En definitiva, habrá quien quiera ser Cristiano Ronaldo, quien deseé disfrutar del ordeno y mando de Obama, quien se muera por vivir la vida loca al estilo de Paris Hilton, quien sueñe con Ana Obregón -hay gente pa tó, que le voy a hacer yo...- o quien suspire por ser idolatrado por su indudable éxito en la vida como le sucede a Florentino.

Pero estarán equivocados persiguiendo exitosos productos de este ultracapitalismo de mierda en el que todos -yo el primero, no se crean, que soy igual de excremento que cualquera de ustedes, mis amantísimos lectores- nos sentimos tan a gustito.

Porque en este siglo veintiuno creémos saberlo todo, y no tenemos ni puta idea de nada, inmersos en una mentira teñida de verde dólar e ignorantes de que todo a nuestro alrededor es artificio. Ignorantes de cómo es la verdadera realidad. Ignorantes de que todos esos ídolos anteriormente enumerados sólo son escoria. Escoria a la que el destino a deperado la posibilidad de limpiarse el culo con billetes gordos a cambio de una vida de nulo compromiso con el prójimo cuando no, en la mayoría de los casos, desprecio profundo hacia todos los que le rodean. Ignorantes, en definitiva, de la condición humana.

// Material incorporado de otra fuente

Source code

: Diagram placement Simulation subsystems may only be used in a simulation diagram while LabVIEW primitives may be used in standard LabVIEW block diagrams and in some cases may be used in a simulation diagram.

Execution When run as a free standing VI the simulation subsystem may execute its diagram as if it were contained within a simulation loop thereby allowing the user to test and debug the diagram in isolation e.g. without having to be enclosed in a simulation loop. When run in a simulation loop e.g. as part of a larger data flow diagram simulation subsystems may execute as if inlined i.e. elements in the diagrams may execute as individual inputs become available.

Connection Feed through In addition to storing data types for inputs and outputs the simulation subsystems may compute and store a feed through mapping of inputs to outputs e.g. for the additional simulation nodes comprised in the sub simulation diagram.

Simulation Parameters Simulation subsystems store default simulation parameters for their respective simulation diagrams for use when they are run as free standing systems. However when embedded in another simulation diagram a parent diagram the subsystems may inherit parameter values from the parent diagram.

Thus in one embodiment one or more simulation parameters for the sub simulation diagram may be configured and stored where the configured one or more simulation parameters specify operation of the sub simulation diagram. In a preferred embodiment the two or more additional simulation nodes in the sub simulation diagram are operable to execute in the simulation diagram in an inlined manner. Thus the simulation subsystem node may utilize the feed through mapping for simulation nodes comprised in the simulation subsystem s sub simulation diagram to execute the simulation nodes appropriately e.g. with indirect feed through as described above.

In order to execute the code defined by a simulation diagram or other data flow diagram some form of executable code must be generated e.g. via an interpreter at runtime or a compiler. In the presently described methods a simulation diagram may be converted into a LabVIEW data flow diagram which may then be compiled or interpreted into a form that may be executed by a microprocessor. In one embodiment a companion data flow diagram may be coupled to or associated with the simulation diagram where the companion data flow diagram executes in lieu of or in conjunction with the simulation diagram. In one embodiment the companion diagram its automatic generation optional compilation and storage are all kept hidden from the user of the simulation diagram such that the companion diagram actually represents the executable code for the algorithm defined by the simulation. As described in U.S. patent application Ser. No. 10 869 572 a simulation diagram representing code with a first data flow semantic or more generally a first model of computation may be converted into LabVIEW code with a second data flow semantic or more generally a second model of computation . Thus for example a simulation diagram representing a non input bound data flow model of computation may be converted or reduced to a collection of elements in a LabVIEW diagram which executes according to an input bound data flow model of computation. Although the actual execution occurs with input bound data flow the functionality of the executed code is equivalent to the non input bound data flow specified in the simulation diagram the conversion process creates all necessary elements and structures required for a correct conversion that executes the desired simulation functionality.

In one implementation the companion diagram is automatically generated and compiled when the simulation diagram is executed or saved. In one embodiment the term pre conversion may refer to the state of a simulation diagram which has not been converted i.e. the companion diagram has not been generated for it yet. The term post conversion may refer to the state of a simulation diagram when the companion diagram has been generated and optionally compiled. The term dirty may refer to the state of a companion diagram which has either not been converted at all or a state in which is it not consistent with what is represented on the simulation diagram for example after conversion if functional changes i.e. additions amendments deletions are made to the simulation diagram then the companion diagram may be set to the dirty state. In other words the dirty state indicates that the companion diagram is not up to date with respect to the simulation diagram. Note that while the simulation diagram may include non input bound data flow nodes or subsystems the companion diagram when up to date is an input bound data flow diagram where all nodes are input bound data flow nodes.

Me da igual que hablemos de cantantes, actores, deportistas, políticos -que también hay quien idolatra a determinados ladrones y asesinos-, o de ese ser superior capaz de desviar la atención de un país de su profunda crisis económica, política, identitaria, social y cultural a base de millonadas y baloncitos de cuero.

Quédense ustedes con todos ellos. Vicente Ferrer si que era un ser superior, un hombre de verdad. Porque aquí, el tío Tolkien, que solía tener unas ideas bastante coherentes acerca de la naturaleza de las cosas, metió la pata hasta la sobaquera. "... La raza de los hombres, que ansía sobre todo el poder", escribió. Para nada. Los que ansían el poder son unos hijos de la gran puta, los hombres de verdad ansían ser libres, que todos lo seamos. Digno de ser llamado hombre era don Vicente Ferrer.

Y como no hace falta marcharse al Tercer Mundo para tratar, humildemente, de emularle, hágase un favor y sea un poco más hombre*, ¡hombre!


(*)O, en su caso, mujer. Que no quisiera que, en el increíble caso de que este blog llegase a las retinas de la ministra de Igualdad, Bibiana Aído me tachase de machista por la simple razón de que su retraso mental le impide discernir que el castellano, como otros muchos idiomas, utiliza el masculino para referirse a algo cuando no queda determinado su género, al carecer de género neutro como tal. Aunque bueno, si le hablamos de neutros igual cree que nos referimos a la lejía... Eso sí que puede sonar machista, pero necesitaba un poco de líquido biliar que verter en la entrada de hoy, don Vicente me perdone; al fin y al cabo el fue un santo viviente y yo un lechón con un teclado.